CCO Public Domain image via Pixabay

So what are employers looking for? What skills are an asset to have?

  • Communication –  being a good talker or a good writer. You need to be confident about speaking to people whether that’s face-to-face or over the phone. It also involves writing well and clear enough for others to be able to understand you in emails and memos.
  • Teamwork –  being good at working with people, both with your colleagues and the people that come into contact with where you work, such as customers.
  • Problem solving – being able to calmly tackle issues and come up with solutions that make everyone happy.
  • Initiative and enterprise – being creative in the way you work, and make positive improvements in the way things work at your workplace.
  • Planning and organizing – understanding what is required of you to get tasks done, and then executing in an organized, and orderly manner. It can also be getting things in before the deadline, being punctual, and not procrastinating.
  • Self-management – being able to control yourself in whatever situations you find yourself in, and also being able to do your work on your own, without anyone’s assistance.
  • Learning – grasping new skills at a regular basis is an amazing skill to have, the faster you learn and understand things, the better you will be able to about being able to take on new tasks and to adapt when the things change.
  • Technology – being able to use a computer for word processing, sending emails, knowing how to use photocopiers, social media, cash registers, etc.

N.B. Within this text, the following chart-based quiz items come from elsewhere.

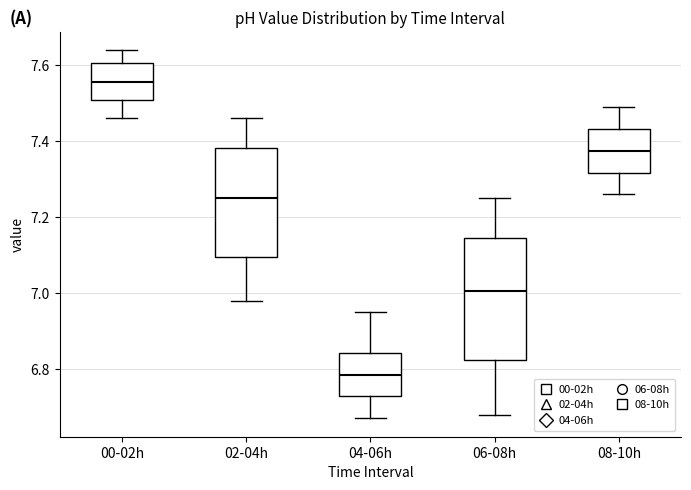

Which box is the tallest, from its lower edge to its upper edge?

06-08h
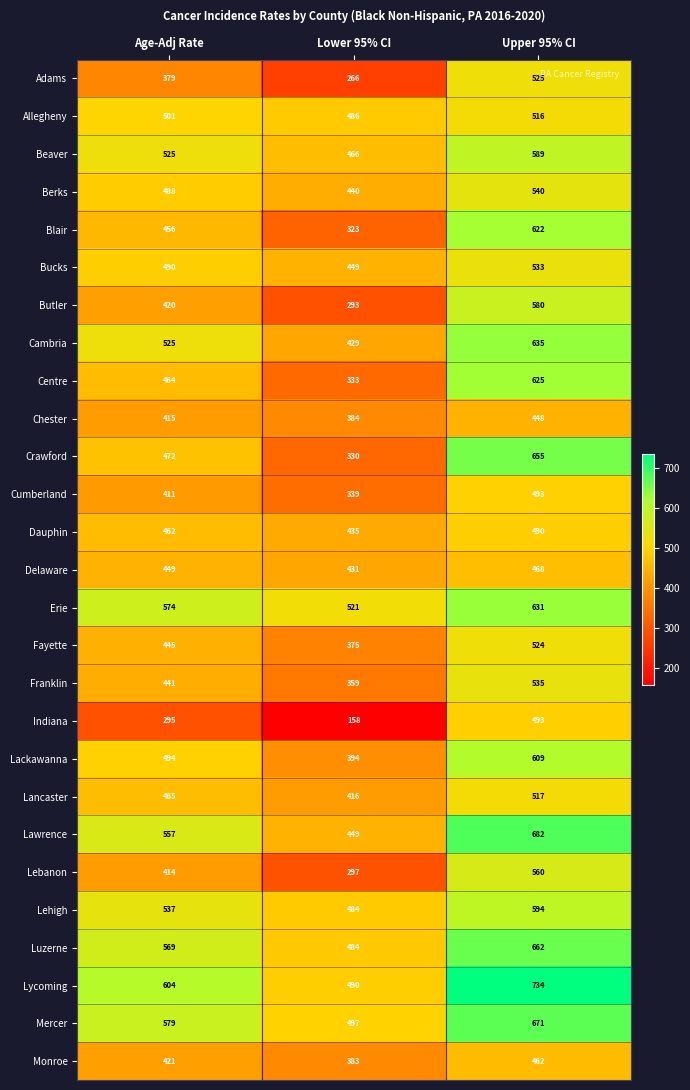

Which series has the widest spread of values?

Indiana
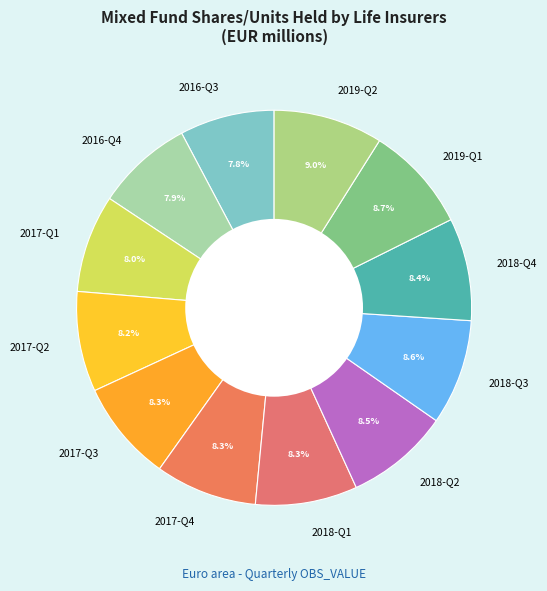

Count the number of slices in the pie.

12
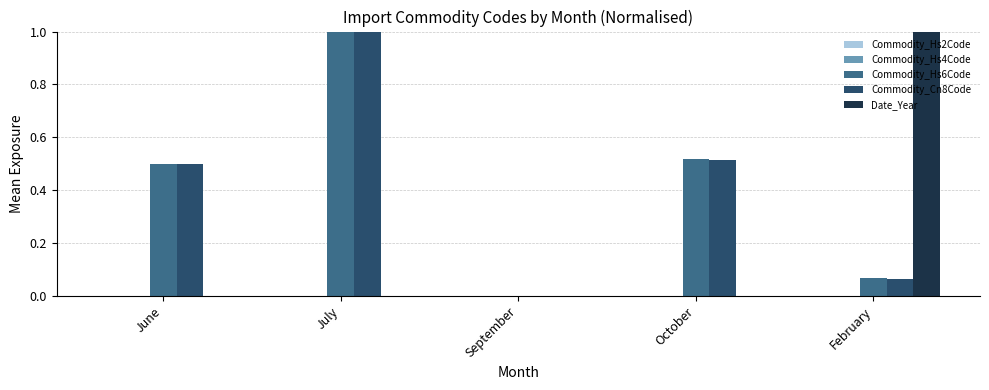

What is the maximum value shown in the chart?

1.0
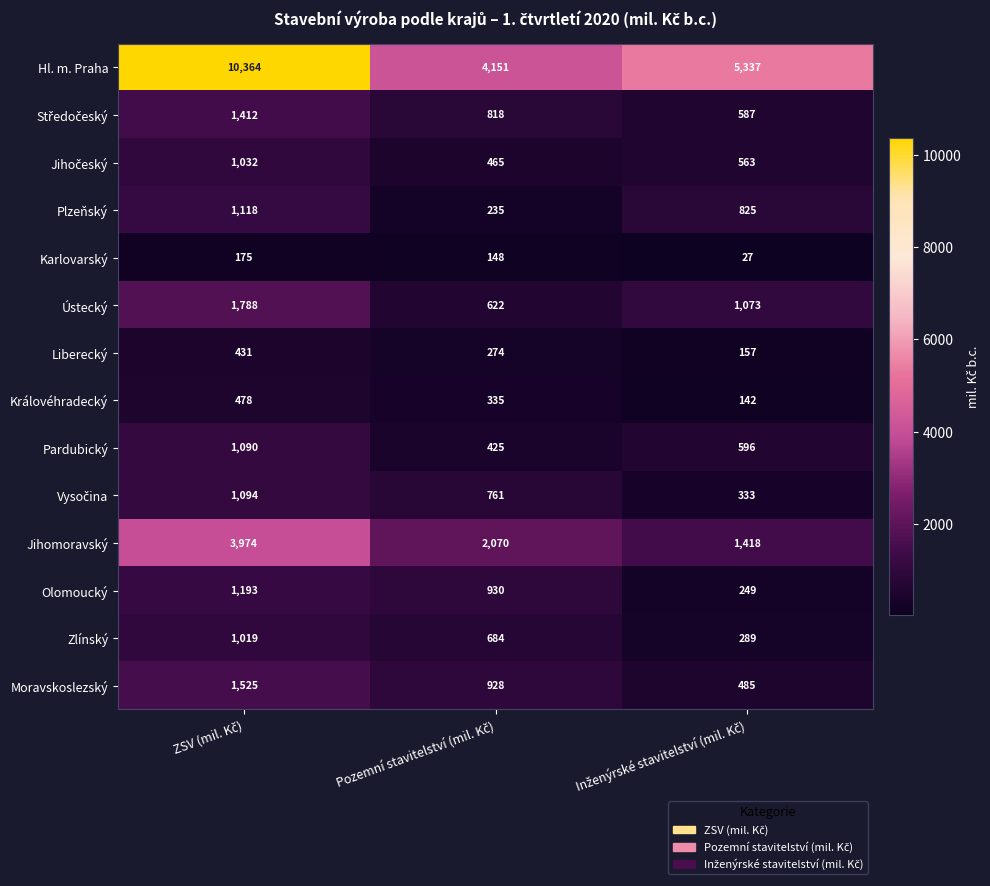

What is the minimum value shown in the chart?

27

Then there are hard and soft skills. Hard skills are the tangible and technical skills easily demonstrated by a persons qualifications and specific professional experiences, they’re more directly connected to the specific job you’re applying for. And soft skills are what employers seek from employees and are  more intangible and non-technical abilities, they are personal attributes you need to succeed in the workplace. It doesn’t matter what job you’re applying for, you need at least some soft skills.

CCO Public Domain image via Flickr

Today, most employers are looking for a specific set of skills in their employees, and don’t consider people if they miss some of them. According to the University of Kent, the top ten skills employers want are:

  1. Verbal Communication
  2. Teamwork
  3. Commercial Awareness
  4. Analyzing and Investigating
  5. Initiative/ Self-Motivation
  6. Drive
  7. Written Communication
  8. Planning and Organizing
  9. Flexibility
  10. Time-Management

And if you’re worried about what skills will be more important to employers in the next 5-10 years, most employers believe that since technology is advancing, higher skills with technology is a must in potential employees. Also communication, digital fluency, critical thinking, creativity, financial fluency, teamwork, problem solving and presentation skills will be of high demand in the near future. Skills obviously change as time change, so if you wish to have a heads up on what could make you shine brighter than other candidates in front of employers, you know what to work on.